For instance, back when the first coffeehouses were popping up in the Ottoman Empire,
Sultan Murad IV believed they’d become a safe haven for opponents to the crown. So he did
what any imperial ruler would do: He made coffee-drinking a capital offense. which,
if that were still in effect, I would totally be the most wanted man in the world.
And once coffeehouses spread throughout Europe in the 1650s, King Charles II of
England tried to ban them, too. His dad, King Charles I, was decapitated for treason during
the English Civil War, so he knew what could happen when people started talking politics.
Of course, this went about as well as you’d think. People weren’t giving up their beloved
caffeine– or their new public sphere for the epiphanies they found there. Like,
where else could they learn about science while Isaac Newton dissected a dolphin?

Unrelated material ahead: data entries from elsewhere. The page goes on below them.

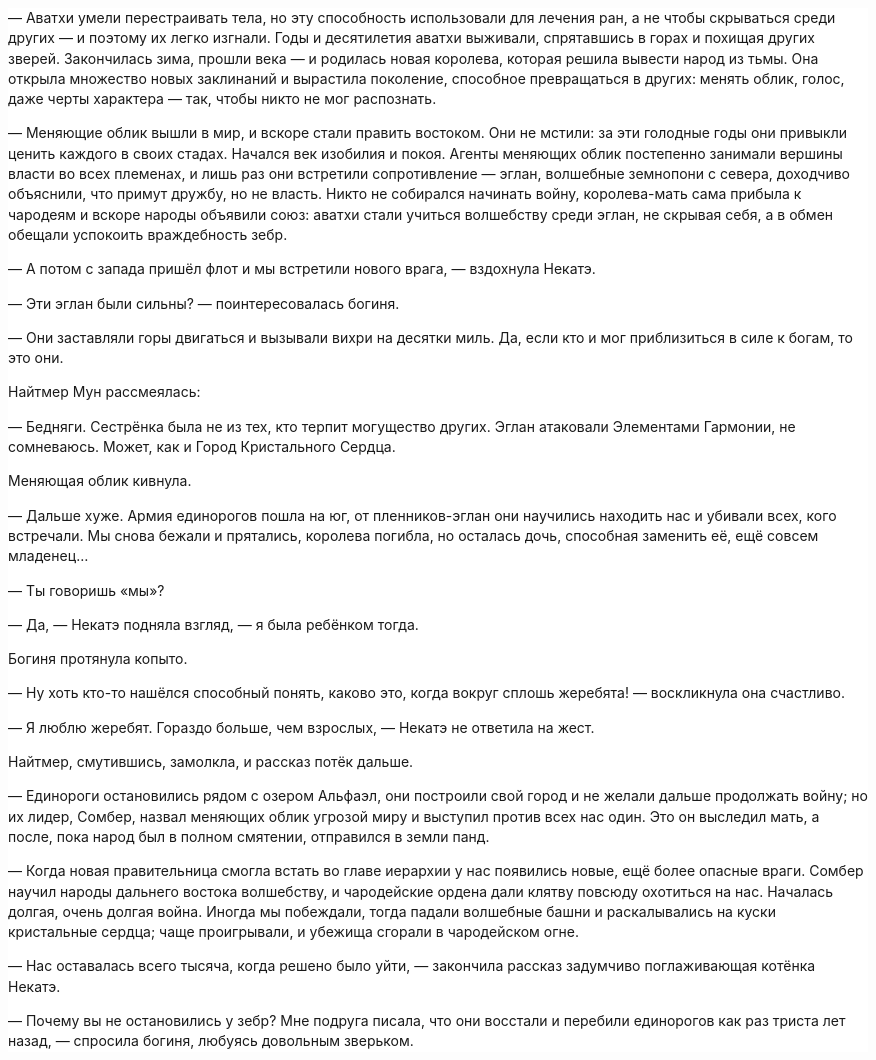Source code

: — Аватхи умели перестраивать тела, но эту способность использовали для лечения ран, а не чтобы скрываться среди других — и поэтому их легко изгнали. Годы и десятилетия аватхи выживали, спрятавшись в горах и похищая других зверей. Закончилась зима, прошли века — и родилась новая королева, которая решила вывести народ из тьмы. Она открыла множество новых заклинаний и вырастила поколение, способное превращаться в других: менять облик, голос, даже черты характера — так, чтобы никто не мог распознать.

— Меняющие облик вышли в мир, и вскоре стали править востоком. Они не мстили: за эти голодные годы они привыкли ценить каждого в своих стадах. Начался век изобилия и покоя. Агенты меняющих облик постепенно занимали вершины власти во всех племенах, и лишь раз они встретили сопротивление — эглан, волшебные земнопони с севера, доходчиво объяснили, что примут дружбу, но не власть. Никто не собирался начинать войну, королева-мать сама прибыла к чародеям и вскоре народы объявили союз: аватхи стали учиться волшебству среди эглан, не скрывая себя, а в обмен обещали успокоить враждебность зебр.

— А потом с запада пришёл флот и мы встретили нового врага, — вздохнула Некатэ.

— Эти эглан были сильны? — поинтересовалась богиня.

— Они заставляли горы двигаться и вызывали вихри на десятки миль. Да, если кто и мог приблизиться в силе к богам, то это они.

Найтмер Мун рассмеялась:

— Бедняги. Сестрёнка была не из тех, кто терпит могущество других. Эглан атаковали Элементами Гармонии, не сомневаюсь. Может, как и Город Кристального Сердца.

Меняющая облик кивнула.

— Дальше хуже. Армия единорогов пошла на юг, от пленников-эглан они научились находить нас и убивали всех, кого встречали. Мы снова бежали и прятались, королева погибла, но осталась дочь, способная заменить её, ещё совсем младенец…

— Ты говоришь «мы»?

— Да, — Некатэ подняла взгляд, — я была ребёнком тогда.

Богиня протянула копыто.

— Ну хоть кто-то нашёлся способный понять, каково это, когда вокруг сплошь жеребята! — воскликнула она счастливо.

— Я люблю жеребят. Гораздо больше, чем взрослых, — Некатэ не ответила на жест.

Найтмер, смутившись, замолкла, и рассказ потёк дальше.

— Единороги остановились рядом с озером Альфаэл, они построили свой город и не желали дальше продолжать войну; но их лидер, Сомбер, назвал меняющих облик угрозой миру и выступил против всех нас один. Это он выследил мать, а после, пока народ был в полном смятении, отправился в земли панд.

— Когда новая правительница смогла встать во главе иерархии у нас появились новые, ещё более опасные враги. Сомбер научил народы дальнего востока волшебству, и чародейские ордена дали клятву повсюду охотиться на нас. Началась долгая, очень долгая война. Иногда мы побеждали, тогда падали волшебные башни и раскалывались на куски кристальные сердца; чаще проигрывали, и убежища сгорали в чародейском огне.

— Нас оставалась всего тысяча, когда решено было уйти, — закончила рассказ задумчиво поглаживающая котёнка Некатэ.

— Почему вы не остановились у зебр? Мне подруга писала, что они восстали и перебили единорогов как раз триста лет назад, — спросила богиня, любуясь довольным зверьком.
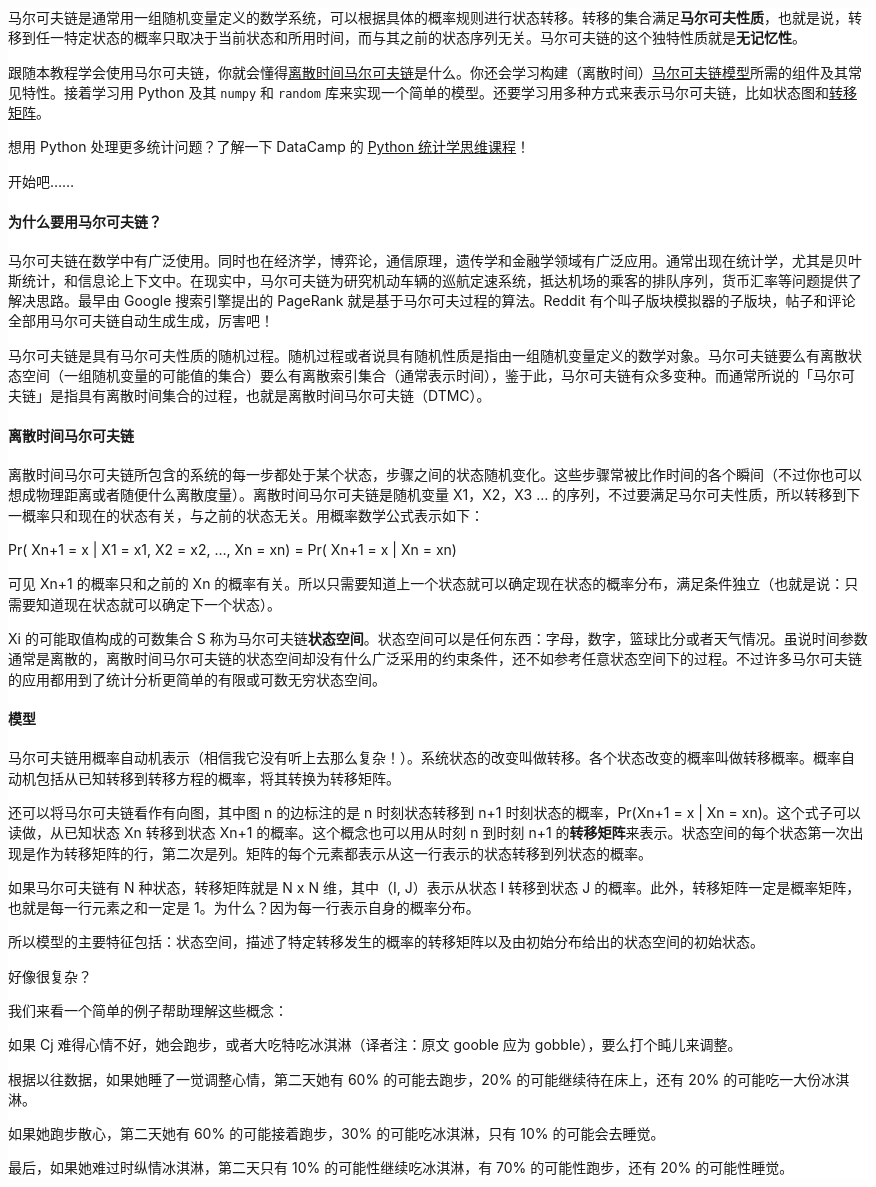 马尔可夫链是通常用一组随机变量定义的数学系统，可以根据具体的概率规则进行状态转移。转移的集合满足**马尔可夫性质**，也就是说，转移到任一特定状态的概率只取决于当前状态和所用时间，而与其之前的状态序列无关。马尔可夫链的这个独特性质就是**无记忆性**。

跟随本教程学会使用马尔可夫链，你就会懂得[离散时间马尔可夫链](https://link.juejin.im/?target=https%3A%2F%2Fwww.datacamp.com%2Fcommunity%2Ftutorials%2Fmarkov-chains-python-tutorial%23dtmc)是什么。你还会学习构建（离散时间）[马尔可夫链模型](https://link.juejin.im/?target=https%3A%2F%2Fwww.datacamp.com%2Fcommunity%2Ftutorials%2Fmarkov-chains-python-tutorial%23model)所需的组件及其常见特性。接着学习用 Python 及其 `numpy` 和 `random` 库来实现一个简单的模型。还要学习用多种方式来表示马尔可夫链，比如状态图和[转移矩阵](https://link.juejin.im/?target=https%3A%2F%2Fwww.datacamp.com%2Fcommunity%2Ftutorials%2Fmarkov-chains-python-tutorial%23transitionmatrix)。

想用 Python 处理更多统计问题？了解一下 DataCamp 的 [Python 统计学思维课程](https://link.juejin.im/?target=https%3A%2F%2Fwww.datacamp.com%2Fcourses%2Fstatistical-thinking-in-python-part-1)！

开始吧……

#### 为什么要用马尔可夫链？

马尔可夫链在数学中有广泛使用。同时也在经济学，博弈论，通信原理，遗传学和金融学领域有广泛应用。通常出现在统计学，尤其是贝叶斯统计，和信息论上下文中。在现实中，马尔可夫链为研究机动车辆的巡航定速系统，抵达机场的乘客的排队序列，货币汇率等问题提供了解决思路。最早由 Google 搜索引擎提出的 PageRank 就是基于马尔可夫过程的算法。Reddit 有个叫子版块模拟器的子版块，帖子和评论全部用马尔可夫链自动生成生成，厉害吧！

马尔可夫链是具有马尔可夫性质的随机过程。随机过程或者说具有随机性质是指由一组随机变量定义的数学对象。马尔可夫链要么有离散状态空间（一组随机变量的可能值的集合）要么有离散索引集合（通常表示时间），鉴于此，马尔可夫链有众多变种。而通常所说的「马尔可夫链」是指具有离散时间集合的过程，也就是离散时间马尔可夫链（DTMC）。

#### 离散时间马尔可夫链

离散时间马尔可夫链所包含的系统的每一步都处于某个状态，步骤之间的状态随机变化。这些步骤常被比作时间的各个瞬间（不过你也可以想成物理距离或者随便什么离散度量）。离散时间马尔可夫链是随机变量 X1，X2，X3 … 的序列，不过要满足马尔可夫性质，所以转移到下一概率只和现在的状态有关，与之前的状态无关。用概率数学公式表示如下：

Pr( Xn+1 = x | X1 = x1, X2 = x2, …, Xn = xn) = Pr( Xn+1 = x | Xn = xn)

可见 Xn+1 的概率只和之前的 Xn 的概率有关。所以只需要知道上一个状态就可以确定现在状态的概率分布，满足条件独立（也就是说：只需要知道现在状态就可以确定下一个状态）。

Xi 的可能取值构成的可数集合 S 称为马尔可夫链**状态空间**。状态空间可以是任何东西：字母，数字，篮球比分或者天气情况。虽说时间参数通常是离散的，离散时间马尔可夫链的状态空间却没有什么广泛采用的约束条件，还不如参考任意状态空间下的过程。不过许多马尔可夫链的应用都用到了统计分析更简单的有限或可数无穷状态空间。

#### 模型

马尔可夫链用概率自动机表示（相信我它没有听上去那么复杂！）。系统状态的改变叫做转移。各个状态改变的概率叫做转移概率。概率自动机包括从已知转移到转移方程的概率，将其转换为转移矩阵。

还可以将马尔可夫链看作有向图，其中图 n 的边标注的是 n 时刻状态转移到 n+1 时刻状态的概率，Pr(Xn+1 = x | Xn = xn)。这个式子可以读做，从已知状态 Xn 转移到状态 Xn+1 的概率。这个概念也可以用从时刻 n 到时刻 n+1 的**转移矩阵**来表示。状态空间的每个状态第一次出现是作为转移矩阵的行，第二次是列。矩阵的每个元素都表示从这一行表示的状态转移到列状态的概率。

如果马尔可夫链有 N 种状态，转移矩阵就是 N x N 维，其中（I, J）表示从状态 I 转移到状态 J 的概率。此外，转移矩阵一定是概率矩阵，也就是每一行元素之和一定是 1。为什么？因为每一行表示自身的概率分布。

所以模型的主要特征包括：状态空间，描述了特定转移发生的概率的转移矩阵以及由初始分布给出的状态空间的初始状态。

好像很复杂？

我们来看一个简单的例子帮助理解这些概念：

如果 Cj 难得心情不好，她会跑步，或者大吃特吃冰淇淋（译者注：原文 gooble 应为 gobble），要么打个盹儿来调整。

根据以往数据，如果她睡了一觉调整心情，第二天她有 60% 的可能去跑步，20% 的可能继续待在床上，还有 20% 的可能吃一大份冰淇淋。

如果她跑步散心，第二天她有 60% 的可能接着跑步，30% 的可能吃冰淇淋，只有 10% 的可能会去睡觉。

最后，如果她难过时纵情冰淇淋，第二天只有 10% 的可能性继续吃冰淇淋，有 70% 的可能性跑步，还有 20% 的可能性睡觉。
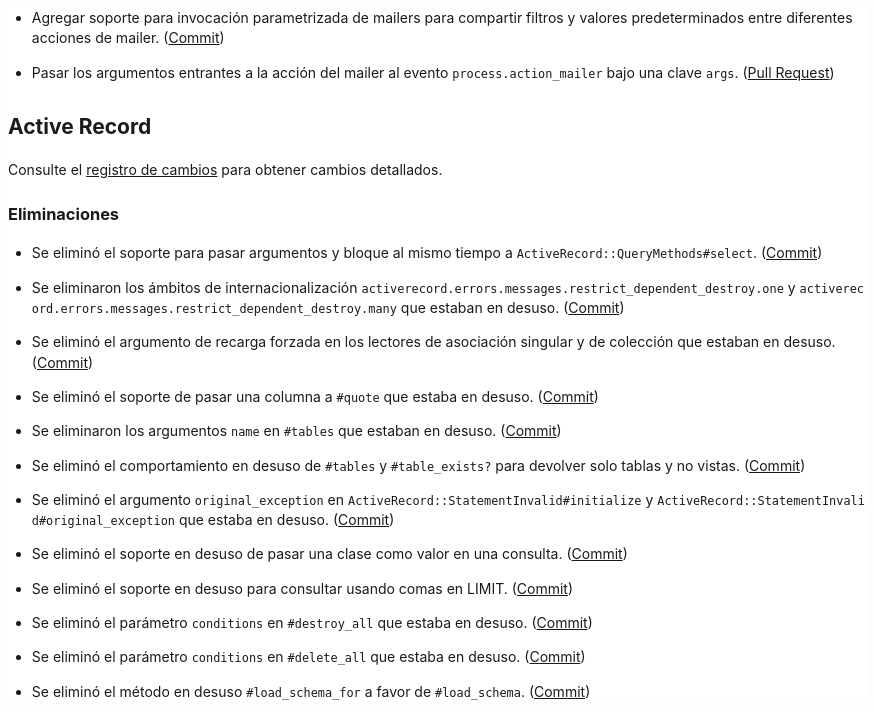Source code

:*   Agregar soporte para invocación parametrizada de mailers para compartir filtros y valores predeterminados entre diferentes acciones de mailer.
    ([Commit](https://github.com/rails/rails/commit/1cec84ad2ddd843484ed40b1eb7492063ce71baf))

*   Pasar los argumentos entrantes a la acción del mailer al evento `process.action_mailer` bajo una clave `args`.
    ([Pull Request](https://github.com/rails/rails/pull/27900))

Active Record
-------------

Consulte el [registro de cambios][active-record] para obtener cambios detallados.

### Eliminaciones
*   Se eliminó el soporte para pasar argumentos y bloque al mismo tiempo a `ActiveRecord::QueryMethods#select`.
    ([Commit](https://github.com/rails/rails/commit/4fc3366d9d99a0eb19e45ad2bf38534efbf8c8ce))

*   Se eliminaron los ámbitos de internacionalización `activerecord.errors.messages.restrict_dependent_destroy.one` y `activerecord.errors.messages.restrict_dependent_destroy.many` que estaban en desuso.
    ([Commit](https://github.com/rails/rails/commit/00e3973a311))

*   Se eliminó el argumento de recarga forzada en los lectores de asociación singular y de colección que estaban en desuso.
    ([Commit](https://github.com/rails/rails/commit/09cac8c67af))

*   Se eliminó el soporte de pasar una columna a `#quote` que estaba en desuso.
    ([Commit](https://github.com/rails/rails/commit/e646bad5b7c))

*   Se eliminaron los argumentos `name` en `#tables` que estaban en desuso.
    ([Commit](https://github.com/rails/rails/commit/d5be101dd02214468a27b6839ffe338cfe8ef5f3))

*   Se eliminó el comportamiento en desuso de `#tables` y `#table_exists?` para devolver solo tablas y no vistas.
    ([Commit](https://github.com/rails/rails/commit/5973a984c369a63720c2ac18b71012b8347479a8))

*   Se eliminó el argumento `original_exception` en `ActiveRecord::StatementInvalid#initialize` y `ActiveRecord::StatementInvalid#original_exception` que estaba en desuso.
    ([Commit](https://github.com/rails/rails/commit/bc6c5df4699d3f6b4a61dd12328f9e0f1bd6cf46))

*   Se eliminó el soporte en desuso de pasar una clase como valor en una consulta.
    ([Commit](https://github.com/rails/rails/commit/b4664864c972463c7437ad983832d2582186e886))

*   Se eliminó el soporte en desuso para consultar usando comas en LIMIT.
    ([Commit](https://github.com/rails/rails/commit/fc3e67964753fb5166ccbd2030d7382e1976f393))

*   Se eliminó el parámetro `conditions` en `#destroy_all` que estaba en desuso.
    ([Commit](https://github.com/rails/rails/commit/d31a6d1384cd740c8518d0bf695b550d2a3a4e9b))

*   Se eliminó el parámetro `conditions` en `#delete_all` que estaba en desuso.
    ([Commit](https://github.com/rails/rails/pull/27503/commits/e7381d289e4f8751dcec9553dcb4d32153bd922b))

*   Se eliminó el método en desuso `#load_schema_for` a favor de `#load_schema`.
    ([Commit](https://github.com/rails/rails/commit/419e06b56c3b0229f0c72d3e4cdf59d34d8e5545))


[railties]:       https://github.com/rails/rails/blob/5-1-stable/railties/CHANGELOG.md
[action-pack]:    https://github.com/rails/rails/blob/5-1-stable/actionpack/CHANGELOG.md
[action-view]:    https://github.com/rails/rails/blob/5-1-stable/actionview/CHANGELOG.md
[action-mailer]:  https://github.com/rails/rails/blob/5-1-stable/actionmailer/CHANGELOG.md
[action-cable]:   https://github.com/rails/rails/blob/5-1-stable/actioncable/CHANGELOG.md
[active-record]:  https://github.com/rails/rails/blob/5-1-stable/activerecord/CHANGELOG.md
[active-model]:   https://github.com/rails/rails/blob/5-1-stable/activemodel/CHANGELOG.md
[active-job]:     https://github.com/rails/rails/blob/5-1-stable/activejob/CHANGELOG.md
[active-support]: https://github.com/rails/rails/blob/5-1-stable/activesupport/CHANGELOG.md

Which is something that actually happened… and which maybe makes the
chit-chats and study sessions at today’s coffee shops seem a little lame. Though I
bet the Health Department might have a few things to say about dolphin dissections.
In any case, Charles II’s ban led to widespread protests,
and this angry mob had both strength in numbers and caffeine… so, like,
basically unstoppable. Coffeeshop owners sent representatives to plead their case. And,
in the end, the King lifted the ban just two days before it was set to go
into effect. Some even suspect the King was even influenced by his own ministers’ love of coffee.
Now, to be fair, it’s not like these monarchs had nothing to worry about. Besides being a place to
exchange new and interesting ideas, coffeehouses showed people that their opinions mattered and
could even have weight. And ideas like the social contract really started to catch on.
People started to think that, hey,
maybe governments should serve everyone after all. And if they didn’t… well,
that implicit threat of revolution began pushing empires to listen to the people.
Enlightenment ideas like the social contract were contagious, and the Age of Reason took
Europe by storm. But all this hoopla went to Europeans’ heads, and they started to believe
that their emphasis on reason meant they were the most enlightened people in the entire world
and that their culture was superior to all other cultures. Which is…not very reasonable.
They even started to look at other empires across the globe as templates for how not
to govern…and then increasingly swooped in to take over these
lands for themselves. For “the good of the people,” of course. And, okay,
also because more land meant more money, power, resources, and global domination.
So while the Enlightenment movement showed how reason could improve society,
it also fed into the mindset of European superiority that enabled centuries of
colonialism, imperial domination, and devastating new forms of racism.
But for good and for bad, these Enlightenment ideas were here to stay,
and went on to shape governments for centuries to come. So the next time you vote, pay taxes,
or hit up your corner cafe for a matcha latte, you’ve got these Enlightenment philosophes,
as well as centuries of global connection, trade, and discourse, to thank for those things.